This part of the exhibition includes the cargo of the frigate Nuestra Señora de las Mercedes, sunk in 1804 by the English navy in time of peace and recovered by the Spanish State in the courts of the United States to a huntreasures company in 2012.
In 1804, Spain, under the reign of Charles IV and its Prime Minister Manuel Godoy, was at peace with England and France. The Treaty of Amiens signed in 1802 ended the British blockade and Spain was able to resume its trade with the American colonies.
A year later, in 1803, Spain and France signed a new agreement by which the military aid that Spain has to lend to France is replaced by economic support. England decides to attack then the four Spanish frigates sent by Godoy from Montevideo. After the illegal attack of the Cape Santa Maria Spain will declare the war again to England.
Therefore, Our Lady of the Mercedes frigate was a naval vessel of the Spanish Navy that was part of the fleet commanded by General José Bustamante y Guerra, with the mission of bringing flows, goods and other effects from America to Spain.
In addition to the coins in boxes, sacks or bags, we know from the cargo documentation that the Mercedes carried 961 ingots of copper, 1139 ingots of tin, 20 sacks of vicuna wool and 20 sacks of husk in branch (medicinal plant), extract of ratania (medicinal plant), cocoa in branch, and animal skins.
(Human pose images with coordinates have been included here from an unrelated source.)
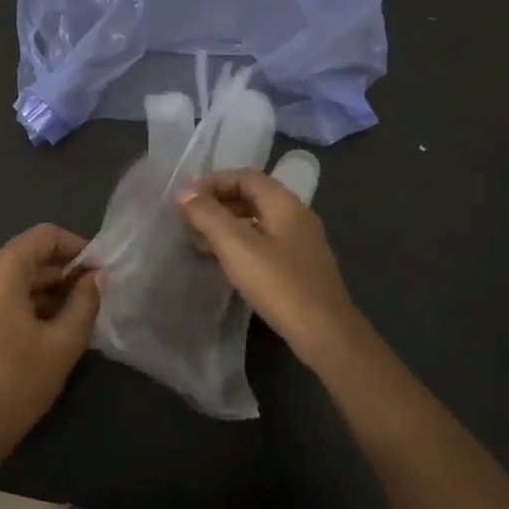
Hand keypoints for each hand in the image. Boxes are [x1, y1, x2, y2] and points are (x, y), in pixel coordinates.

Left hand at [0, 223, 103, 460]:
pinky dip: (21, 304)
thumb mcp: (63, 343)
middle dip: (62, 275)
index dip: (77, 248)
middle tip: (92, 299)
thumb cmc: (17, 383)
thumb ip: (85, 302)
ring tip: (73, 318)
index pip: (45, 237)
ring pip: (12, 279)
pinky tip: (44, 330)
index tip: (99, 271)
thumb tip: (96, 276)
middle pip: (27, 258)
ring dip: (44, 292)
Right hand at [177, 169, 368, 369]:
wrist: (325, 332)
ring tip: (201, 240)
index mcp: (284, 203)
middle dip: (218, 203)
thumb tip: (184, 192)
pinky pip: (266, 241)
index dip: (213, 182)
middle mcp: (297, 215)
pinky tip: (227, 262)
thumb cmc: (279, 284)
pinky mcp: (301, 266)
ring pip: (258, 220)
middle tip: (190, 219)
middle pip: (253, 196)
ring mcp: (302, 241)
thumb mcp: (236, 246)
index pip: (245, 176)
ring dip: (228, 224)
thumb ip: (207, 215)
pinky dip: (242, 243)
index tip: (186, 198)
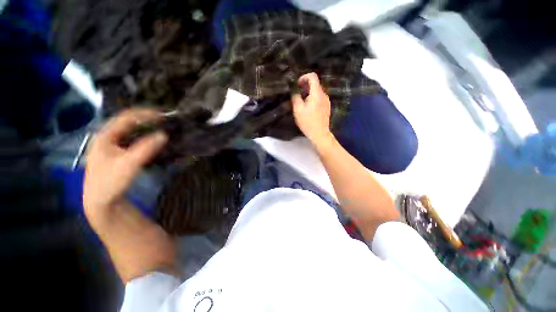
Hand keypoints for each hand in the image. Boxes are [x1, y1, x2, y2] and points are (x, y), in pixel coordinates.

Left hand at [83, 108, 167, 222]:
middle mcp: (107, 137)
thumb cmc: (111, 182)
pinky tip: (152, 140)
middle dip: (146, 119)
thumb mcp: (129, 164)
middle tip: (164, 120)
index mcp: (105, 136)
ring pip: (130, 131)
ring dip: (145, 128)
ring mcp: (111, 146)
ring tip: (161, 127)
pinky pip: (132, 140)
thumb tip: (164, 134)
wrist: (101, 201)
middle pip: (127, 122)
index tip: (162, 114)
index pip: (125, 117)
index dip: (144, 113)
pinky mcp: (117, 153)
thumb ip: (146, 148)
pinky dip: (144, 137)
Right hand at [291, 73, 333, 145]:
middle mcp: (324, 95)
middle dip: (305, 86)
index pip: (313, 76)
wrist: (320, 133)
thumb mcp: (298, 110)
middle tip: (297, 94)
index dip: (304, 77)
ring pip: (317, 91)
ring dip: (308, 93)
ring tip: (301, 102)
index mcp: (317, 93)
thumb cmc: (308, 122)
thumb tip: (295, 91)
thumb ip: (295, 97)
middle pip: (315, 84)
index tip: (297, 85)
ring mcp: (326, 101)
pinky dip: (313, 98)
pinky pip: (319, 98)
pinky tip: (308, 108)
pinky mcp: (327, 107)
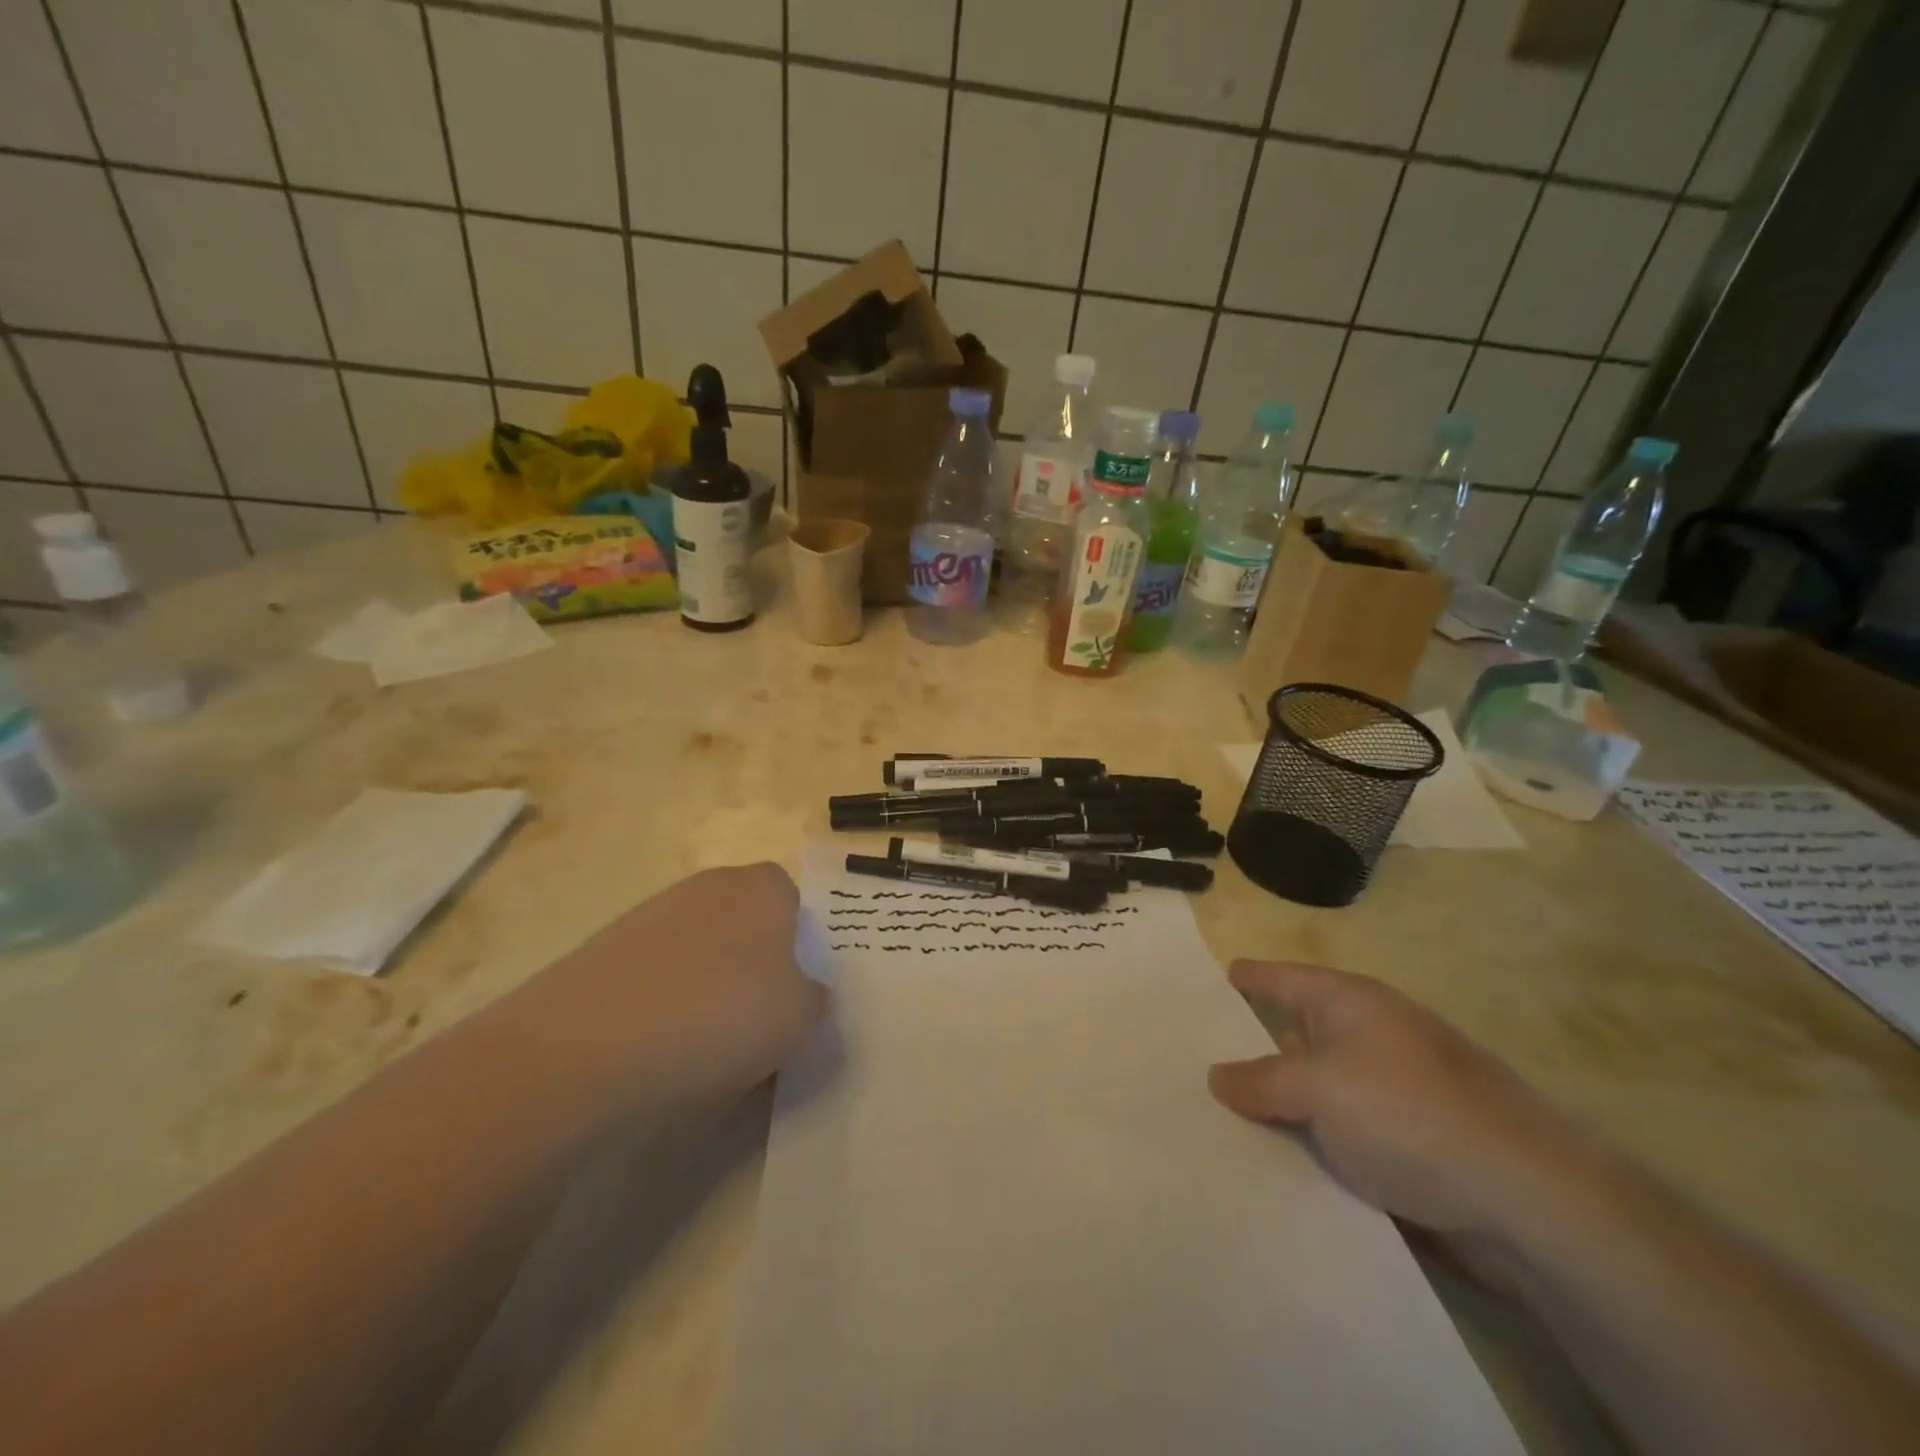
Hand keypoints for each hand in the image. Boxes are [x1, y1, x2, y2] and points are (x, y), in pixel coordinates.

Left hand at [513, 863, 825, 1113]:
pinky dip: (661, 1002)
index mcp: (762, 888)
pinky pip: (654, 974)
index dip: (799, 946)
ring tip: (702, 1047)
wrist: (582, 1050)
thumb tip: (803, 991)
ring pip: (699, 949)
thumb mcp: (799, 1020)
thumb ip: (815, 998)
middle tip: (756, 1022)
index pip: (793, 900)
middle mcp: (708, 886)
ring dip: (707, 985)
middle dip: (753, 965)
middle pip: (745, 922)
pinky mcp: (603, 949)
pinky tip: (656, 1049)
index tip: (793, 994)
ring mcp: (650, 914)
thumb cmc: (716, 1019)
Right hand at [1210, 961, 1577, 1240]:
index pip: (1281, 978)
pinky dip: (1309, 1148)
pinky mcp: (1406, 1148)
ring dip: (1276, 1110)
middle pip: (1293, 1037)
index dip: (1245, 978)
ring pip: (1314, 1095)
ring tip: (1217, 1122)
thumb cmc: (1407, 1115)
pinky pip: (1338, 1139)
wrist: (1526, 1205)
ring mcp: (1391, 1095)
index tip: (1206, 982)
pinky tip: (1271, 1167)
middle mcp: (1370, 1038)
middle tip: (1192, 1063)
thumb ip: (1260, 1080)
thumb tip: (1219, 1077)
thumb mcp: (1317, 1087)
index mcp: (1350, 1003)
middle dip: (1247, 1052)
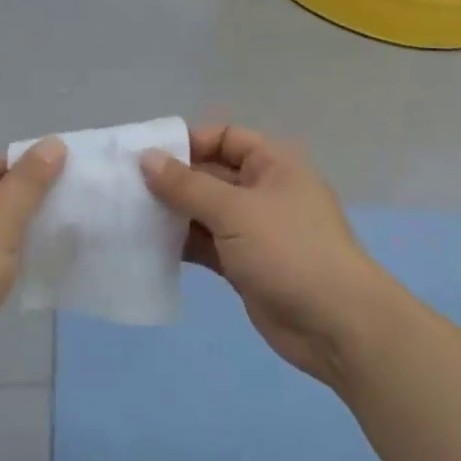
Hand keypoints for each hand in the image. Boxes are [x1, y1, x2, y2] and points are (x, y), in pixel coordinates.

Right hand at [140, 127, 400, 389]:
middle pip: (211, 174)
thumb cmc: (289, 251)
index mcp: (272, 164)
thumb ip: (187, 185)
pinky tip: (148, 246)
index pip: (224, 137)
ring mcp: (254, 229)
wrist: (335, 323)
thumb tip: (146, 157)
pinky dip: (182, 243)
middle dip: (172, 181)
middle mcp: (263, 190)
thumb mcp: (235, 211)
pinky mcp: (244, 264)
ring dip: (172, 214)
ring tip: (128, 217)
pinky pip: (207, 244)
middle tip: (125, 189)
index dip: (187, 143)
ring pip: (205, 212)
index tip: (146, 158)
The coins that came to the museum are about 600,000, all of which belong to the Bourbon monetary system. Mainly, they are pieces of silver of eight reales counted the year before the collapse, in 1803 in the mint of Lima, of the Viceroyalty of Peru. In addition, have appeared coins of less value, also of silver, in very little proportion. Finally, have appeared 212 shields of to eight, of gold, of which a shield was equivalent to 16 reales of silver. Also to a lesser extent, coins of the periods of Carlos III and even some of Ferdinand IV appeared.